The locations available to me to pump are all pretty inconvenient to say the least. I’m going to share some of my struggles and offer solutions. I think we need to shed light on this issue.
I need to tell you about the time I pumped in an Anthropologie dressing room. Or when i tried to pump at an Equinox gym, the Nomo Hotel, or the Whole Foods handicap bathroom but the outlets were broken, the sink wasn’t working, or there wasn’t actually a handicap room to use. I should also tell you about the old compactor room I pumped in at a building I manage. It was disgusting. But it actually had a sink, working outlet, desk, and lock on the door.

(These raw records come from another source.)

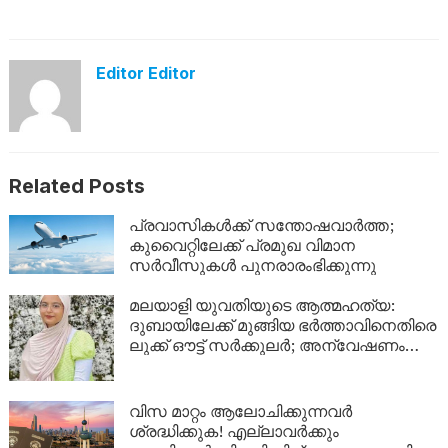
Editor Editor
Related Posts
പ്രവാസികൾക്ക് സന്തോഷവാർത്ത;
കുവൈറ്റിലേക്ക് പ്രമുഖ വിമാന
സർവീസുകൾ പുനരാരംഭിക്കുന്നു
മലയാളി യുവതിയുടെ ആത്മഹത്യ:
ദുബായിലേക്ക് മുങ്ങിയ ഭർത്താവിനെതിരെ
ലുക്ക് ഔട്ട് സർക്കുലർ; അന്വേഷണം
ശക്തമാക്കി പൊലീസ്
വിസ മാറ്റം ആലോചിക്കുന്നവർ
ശ്രദ്ധിക്കുക! എല്ലാവർക്കും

I work as a building manager at a a small real estate company started by my grandfather and his partner. It is now a fairly successful building management business with 19 employees and my father and his partner running the show. I spend the morning half of my days running around the city going to various appointments at residential buildings. I don't have a private office or a space in any of those properties. I spend every morning manipulating my schedule to squeeze in a pumping session between appointments with contractors who are never on time. I am in old boiler rooms and roofs most of my days. When I finally get 15 minutes to pump, I come to realize, I have no place to go. There isn’t one public building with a place to pump. I run over to buybuy baby on 27th and 7th: the last remaining big box baby store in Manhattan where they have a lactation room. I am scrambling to make it all happen by 12pm so i can make enough milk to pump a second time in the afternoon, and to time it just right to feed my daughter before I put her to bed.
Today I returned to our office in midtown around 1pm and it seems like I can only get an hour of work in before I have to pump again. I begin my daily negotiation to see who has time to stop what that are doing to let me use their private office. I use my fathers office today. I have to lower the shades, move a large shredder to get the door to close, and wait for my brother-in-law to leave. There is a large Lexmar printer in the corner with a layer of dust on it that makes it look like its from 1984. The office manager and my father are in the room with me. Somehow I agreed to this arrangement and have rationalized it as better than my other options.